A federal judge has found that Google violated antitrust laws by “willfully acquiring and maintaining monopoly power” in the advertising technology market, rounding out a two-year saga after the U.S. and eight states filed its initial complaints against the Alphabet-owned company.
The court will set a briefing schedule and hearing date to determine appropriate remedies for the antitrust violations, per a Thursday filing.
The remedies could include forcing Google to break up its advertising business, like selling its Google Ad Manager, which includes the AdX ad exchange and DFP (DoubleClick for Publishers), the ad server used for publishers.
Or the courts could force behavioral remedies that would allow Google to keep its business intact, but would impose restrictions to ensure fair competition, like prohibiting Google from prioritizing its own exchange or demand in auctions.
In a separate antitrust case, another federal judge last year found that Google illegally monopolized the general internet search market. The judge has not yet issued remedies on that case, but is expected to do so in mid-2025.
In the adtech case, Judge Leonie M. Brinkema wrote in her memorandum opinion that the plaintiffs failed to prove that the “open-web display advertiser ad networks” are a relevant market where Google has monopoly power. These networks help advertisers buy display ads across the open web, so they’re outside of closed ecosystems like Facebook, Instagram, and Google Search.
The judge did agree that Google violated the Sherman Act by monopolizing and unlawfully tying two parts of the adtech stack together, specifically DFP and AdX, and that Google is guilty of abuse of monopoly power in the publisher-side adtech.
“We won half of this case and we will appeal the other half,” Lee-Anne Mulholland, Google’s vice president of regulatory affairs, said in an emailed statement. “The Court found that our advertiser tools and our acquisitions, such as DoubleClick, don’t harm competition. We disagree with the Court’s decision regarding our publisher tools. Publishers have many options and they choose Google because our ad tech tools are simple, affordable and effective.”
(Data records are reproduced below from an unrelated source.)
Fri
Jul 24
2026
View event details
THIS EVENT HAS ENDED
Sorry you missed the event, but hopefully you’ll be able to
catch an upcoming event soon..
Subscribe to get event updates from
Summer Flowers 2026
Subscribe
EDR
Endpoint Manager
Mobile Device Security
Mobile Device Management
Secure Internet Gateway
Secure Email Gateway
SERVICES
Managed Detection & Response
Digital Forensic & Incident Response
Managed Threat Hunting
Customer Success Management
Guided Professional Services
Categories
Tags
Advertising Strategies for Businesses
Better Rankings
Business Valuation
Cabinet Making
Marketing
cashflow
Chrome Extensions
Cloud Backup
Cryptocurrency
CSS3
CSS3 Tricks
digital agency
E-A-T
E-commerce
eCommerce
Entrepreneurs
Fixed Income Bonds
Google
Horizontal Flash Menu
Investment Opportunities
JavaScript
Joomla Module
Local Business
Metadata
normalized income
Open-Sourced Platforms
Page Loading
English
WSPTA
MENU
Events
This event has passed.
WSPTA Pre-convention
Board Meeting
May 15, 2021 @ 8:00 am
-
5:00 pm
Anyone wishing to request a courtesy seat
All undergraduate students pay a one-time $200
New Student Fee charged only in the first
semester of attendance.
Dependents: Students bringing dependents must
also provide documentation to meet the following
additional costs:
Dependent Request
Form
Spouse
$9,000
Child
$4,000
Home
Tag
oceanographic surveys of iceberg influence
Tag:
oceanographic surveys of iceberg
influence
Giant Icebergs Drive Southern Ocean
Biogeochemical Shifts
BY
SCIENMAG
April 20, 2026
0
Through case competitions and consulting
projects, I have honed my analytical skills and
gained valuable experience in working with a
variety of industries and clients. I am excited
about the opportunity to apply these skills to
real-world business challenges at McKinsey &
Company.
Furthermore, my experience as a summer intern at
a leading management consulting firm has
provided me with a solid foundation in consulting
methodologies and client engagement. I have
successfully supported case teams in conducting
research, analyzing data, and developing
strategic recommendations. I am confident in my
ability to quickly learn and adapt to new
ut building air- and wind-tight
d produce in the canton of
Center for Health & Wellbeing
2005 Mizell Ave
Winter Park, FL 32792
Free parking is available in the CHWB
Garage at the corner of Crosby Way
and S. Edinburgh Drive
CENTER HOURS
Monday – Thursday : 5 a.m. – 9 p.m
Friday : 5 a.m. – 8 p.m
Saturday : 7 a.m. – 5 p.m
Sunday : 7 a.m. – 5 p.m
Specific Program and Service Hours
The Department of Justice – alongside California, Colorado, Connecticut, New Jersey, New York, Rhode Island, Tennessee, and Virginia – filed suit against Google’s alleged use of monopoly power over the digital ad market in January 2023.
The DOJ argued that Google achieved its monopoly through anti-competitive conduct when it purchased DoubleClick in 2008, which then became the backbone of its ad business. Google then bought AdMeld in 2011 to gain more control over the ad market’s supply side. The government says this allowed Google to hike up ad prices and harm publishers by taking larger cuts of each sale.
The trial for this case began in September 2024 and lasted for three weeks, with closing arguments presented in late November.
This article has been updated to include more background about the case.